The Benefits of Dialectical Thinking
Clients often wonder what the “D” in DBT stands for. When clients and I begin discussing the concept of dialectics and dialectical thinking, I often see a sense of relief wash over them. Essentially, a dialectic is when two opposing thoughts or ideas are true at the same time. For example, someone can feel both excited and terrified about starting a new job, or a mom-to-be can both anticipate the birth of her child and fear the unknown of what it’s like to care for a baby. A wife can feel both love and resentment toward her partner or a person can both want to quit using a substance and also feel the urge and desire to keep using. The beauty of dialectical thinking is that it allows for all of these seemingly opposing feelings and thoughts to co-exist and often, the relief my clients experience is the realization that they do not have to judge, minimize, or negate any of their emotional experiences. They soon begin to realize that it is perfectly natural and healthy to experience the full range of human emotions. This realization then allows them to experience increased peace and a better sense of direction with how to proceed with important decisions in their lives. Here are a few other benefits that people experience when they begin to see the world through a dialectical perspective:
Non-judgment of emotions: We tend to categorize emotions as “good” or “bad”, “right” or “wrong”, or “acceptable” and “unacceptable.” We often learned within our childhoods or our family of origin that expressing certain emotions would lead to punishment, criticism, or judgment. As adults, we then tend to carry these messages with us and judge ourselves for feeling certain emotions. We tell ourselves we are “bad” or that there’s something wrong with us when we experience an unpleasant emotion around a seemingly happy event, such as a job promotion, or when we feel relief or calm when experiencing a sad event, such as the death of a loved one. Dialectical thinking promotes that both wanted and unwanted emotions are natural and healthy to feel at the same time, and that there is no reason to judge ourselves for feeling contradictory or conflicting emotions.

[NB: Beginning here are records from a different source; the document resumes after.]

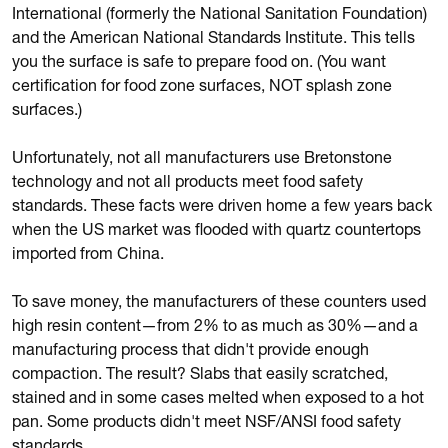
International (formerly the National Sanitation Foundation)
and the American National Standards Institute. This tells
you the surface is safe to prepare food on. (You want
certification for food zone surfaces, NOT splash zone
surfaces.)
Unfortunately, not all manufacturers use Bretonstone
technology and not all products meet food safety
standards. These facts were driven home a few years back
when the US market was flooded with quartz countertops
imported from China.
To save money, the manufacturers of these counters used
high resin content—from 2% to as much as 30%—and a
manufacturing process that didn't provide enough
compaction. The result? Slabs that easily scratched,
stained and in some cases melted when exposed to a hot
pan. Some products didn't meet NSF/ANSI food safety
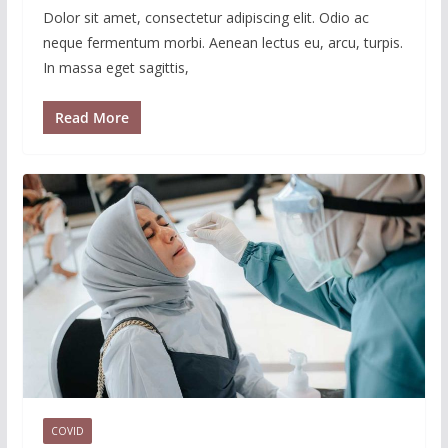
Dolor sit amet, consectetur adipiscing elit. Odio ac
neque fermentum morbi. Aenean lectus eu, arcu, turpis.
In massa eget sagittis,
Read More
COVID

Allow room for all emotions to coexist: Once we begin to allow our emotions to coexist without judgment, we can begin to explore our emotions with curiosity and self-compassion. By not judging our emotions and forcing ourselves to repress or push away emotions, we can begin to explore why we feel the way we do. We can begin to validate why we may feel nervous about becoming a mother or taking on a new job. We can shift from using a harsh inner voice toward ourselves when we experience a “bad” emotion to understanding and validating ourselves for feeling contradictory emotions. The ability to do this allows us to begin being more gentle, loving, and nurturing toward ourselves, often leading to great healing and peace.
Decreased conflict in relationships and greater ability to empathize with others: Once we’re able to think more dialectically, we can begin to extend the same to others. Very often, we feel a sense that there is only one “right way” to feel or think about something, and that can then lead to judgment of others and their approach to situations. In doing so, we may then experience increased conflict, misunderstanding, disconnection, and alienation from important people in our lives. Once we’re able to see that there are multiple ways of thinking and feeling, we can begin seeing why someone may perceive a situation differently than we do or have a different emotional reaction than we do. This can then pave the way toward increased empathy and compassion in our relationships and decreased conflict and arguing.
I encourage you to begin practicing ways to think more dialectically. Here are some questions and steps you can take to do so:
Take a few moments to sit and reflect about an emotional situation in your life. Ask yourself, “What are all the different feelings I’m having right now?” Be honest about any and all emotions you feel.
Adopt a curious stance and ask yourself why it may make sense to feel what you’re feeling, including and especially with emotions you may be judging as wrong or bad. See if you can identify why it may make sense to be experiencing an unpleasant emotion.
Become curious about what your emotions are trying to tell you. Just as physical pain alerts us to care for a wound, ailment, or bruise, our emotions are trying to tell us to pay attention to a psychological wound or imbalance. By paying attention to those emotions we may have previously deemed as “bad” we may soon gain insight into areas of our life that may require attention and change, such as getting out of a dead-end job or ending an unsatisfying relationship.
I hope today’s post encourages you to adopt a more dialectical stance. I have seen this shift in thinking create an abundance of peace in many people’s lives over the years. I hope some of today’s suggestions can offer the same to you.